If a man in South Carolina can kill two people , burn their bodies and then bury them in his backyard all the while being found not guilty by invoking stand your ground ...then I can smack people around that act like morons.
There is nothing interesting about the following story.
Over a year ago we paid a family to remodel our basement. They had a company LLC but it was basically dad, grandpa, son and other son and random friend with an over bite.
During that process, we corrected the dryer from venting into the garage to venting outside. This resulted in the post The dryer vent war which I have referenced many times.
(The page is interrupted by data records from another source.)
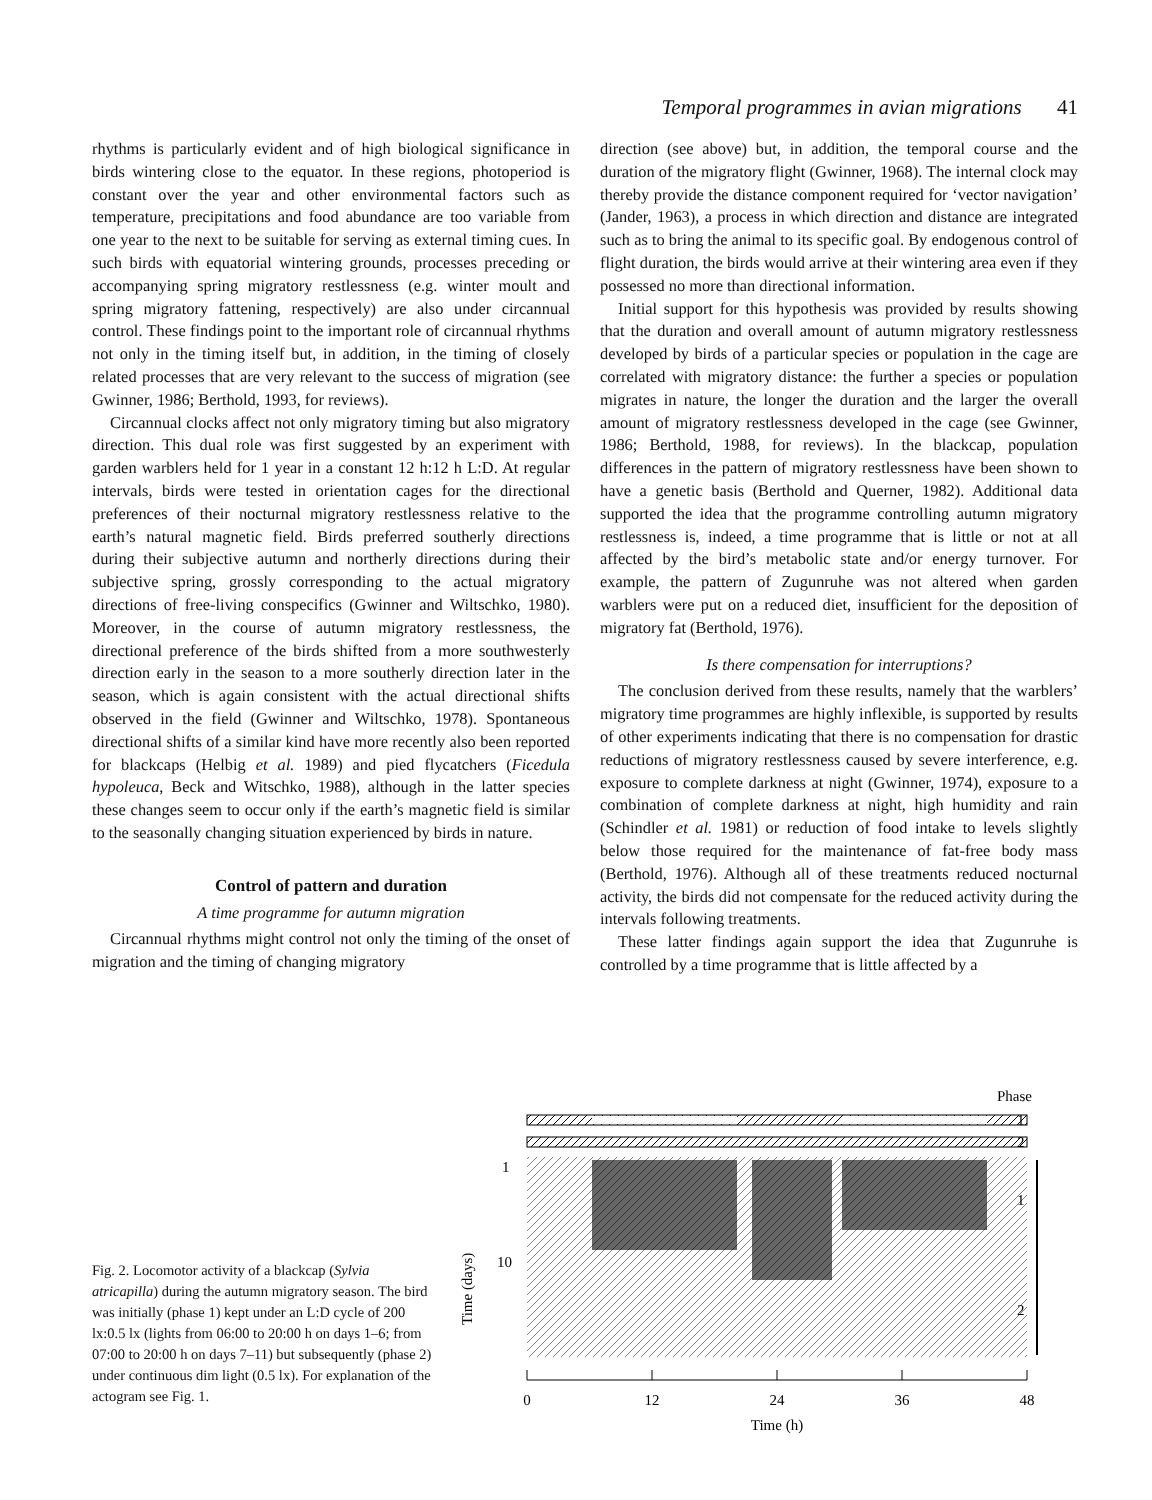Temporal programmes in avian migrations 41
rhythms is particularly evident and of high biological significance in birds wintering close to the equator. In these regions, photoperiod is constant over the year and other environmental factors such as temperature, precipitations and food abundance are too variable from one year to the next to be suitable for serving as external timing cues. In such birds with equatorial wintering grounds, processes preceding or accompanying spring migratory restlessness (e.g. winter moult and spring migratory fattening, respectively) are also under circannual control. These findings point to the important role of circannual rhythms not only in the timing itself but, in addition, in the timing of closely related processes that are very relevant to the success of migration (see Gwinner, 1986; Berthold, 1993, for reviews).
Circannual clocks affect not only migratory timing but also migratory direction. This dual role was first suggested by an experiment with garden warblers held for 1 year in a constant 12 h:12 h L:D. At regular intervals, birds were tested in orientation cages for the directional preferences of their nocturnal migratory restlessness relative to the earth’s natural magnetic field. Birds preferred southerly directions during their subjective autumn and northerly directions during their subjective spring, grossly corresponding to the actual migratory directions of free-living conspecifics (Gwinner and Wiltschko, 1980). Moreover, in the course of autumn migratory restlessness, the directional preference of the birds shifted from a more southwesterly direction early in the season to a more southerly direction later in the season, which is again consistent with the actual directional shifts observed in the field (Gwinner and Wiltschko, 1978). Spontaneous directional shifts of a similar kind have more recently also been reported for blackcaps (Helbig et al. 1989) and pied flycatchers (Ficedula hypoleuca, Beck and Witschko, 1988), although in the latter species these changes seem to occur only if the earth’s magnetic field is similar to the seasonally changing situation experienced by birds in nature.
Control of pattern and duration
A time programme for autumn migration
Circannual rhythms might control not only the timing of the onset of migration and the timing of changing migratory
direction (see above) but, in addition, the temporal course and the duration of the migratory flight (Gwinner, 1968). The internal clock may thereby provide the distance component required for ‘vector navigation’ (Jander, 1963), a process in which direction and distance are integrated such as to bring the animal to its specific goal. By endogenous control of flight duration, the birds would arrive at their wintering area even if they possessed no more than directional information.
Initial support for this hypothesis was provided by results showing that the duration and overall amount of autumn migratory restlessness developed by birds of a particular species or population in the cage are correlated with migratory distance: the further a species or population migrates in nature, the longer the duration and the larger the overall amount of migratory restlessness developed in the cage (see Gwinner, 1986; Berthold, 1988, for reviews). In the blackcap, population differences in the pattern of migratory restlessness have been shown to have a genetic basis (Berthold and Querner, 1982). Additional data supported the idea that the programme controlling autumn migratory restlessness is, indeed, a time programme that is little or not at all affected by the bird’s metabolic state and/or energy turnover. For example, the pattern of Zugunruhe was not altered when garden warblers were put on a reduced diet, insufficient for the deposition of migratory fat (Berthold, 1976).
Is there compensation for interruptions?
The conclusion derived from these results, namely that the warblers’ migratory time programmes are highly inflexible, is supported by results of other experiments indicating that there is no compensation for drastic reductions of migratory restlessness caused by severe interference, e.g. exposure to complete darkness at night (Gwinner, 1974), exposure to a combination of complete darkness at night, high humidity and rain (Schindler et al. 1981) or reduction of food intake to levels slightly below those required for the maintenance of fat-free body mass (Berthold, 1976). Although all of these treatments reduced nocturnal activity, the birds did not compensate for the reduced activity during the intervals following treatments.
These latter findings again support the idea that Zugunruhe is controlled by a time programme that is little affected by a
Fig. 2. Locomotor activity of a blackcap (Sylvia atricapilla) during the autumn migratory season. The bird was initially (phase 1) kept under an L:D cycle of 200 lx:0.5 lx (lights from 06:00 to 20:00 h on days 1–6; from 07:00 to 20:00 h on days 7–11) but subsequently (phase 2) under continuous dim light (0.5 lx). For explanation of the actogram see Fig. 1.
Phase
1
2
1
10
Time (days)
1
2
0
12
24
36
48
Time (h)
When our basement was being remodeled, the dryer was moved from one side of the basement to the other. The guys doing the work mentioned that they would vent the dryer into the chimney. The same chimney that the furnace uses! WHAAAAAAAAAAATTTTTTTTTTT, WHAT IN THE BUTT? (click the butt link)
That was the first sign that, although their general carpentry work was great, they didn't understand a lot about air, HVAC, electricity, water, man-on-man-on-man-on-man eroticism etc.. The dryer makes lint. The air is heavy with moisture. That lint would build up in the chimney and could start a fire. Not a camp fire, a real fire.
The lint would not be able to blow out the top.
You can vent a dryer out the roof but you can't make it drink like that horse. You need to use a booster fan and you can't ever just vent it into the chimney. WTF was wrong with these people besides mismatching outfits?
Anyhoooooooooooo, when they were doing the duct work for the dryer vent, I told them a million times , "Do not seal up the wall until I see what you did, whores." Of course, I came home from work and it was all sealed up. They described what they did and I decided not to make them open up the wall even though I should have.
A year later (last week) the dryer was not drying well and the auto sensor kept turning the machine off. I figured the dryer vent was clogged like people that die of heart attacks.
I pulled out the machine and saw that they had used duct tape (not aluminum tape for high heat) and taped the dryer "slinky" flex tube directly into the back of the dryer.
Then, they crammed the flex tube up and into the wall all the way to the outside. It was crushed into the wall. There was hardly any room for air. We need air to breathe. Fish breathe water.
The tube got so hot it was falling apart and the wall was filled with lint.
It was really a, "The entire family died last night in a dryer fire." kinda of serious. Not a ,"Grandma was old and was going to die anyway." kinda of serious.
I called my new "go-to-guy" to ask him his thoughts and to fix this..
We decided to use all rigid venting with rigid flex tube and try to make the best of it like having sex on prom night. We left enough access so I could pull off the tubes and clean out the lint.
Yeah, now we have a nice, hard shaft. OMG, I love long hard shafts. They are so amazing. Yummers.
I left this hole in the wall because I didn't have a brick. It's just one more brick in the wall. Why did that guy shave off his eyebrows anyway? Why does Wendy Williams still have a TV show?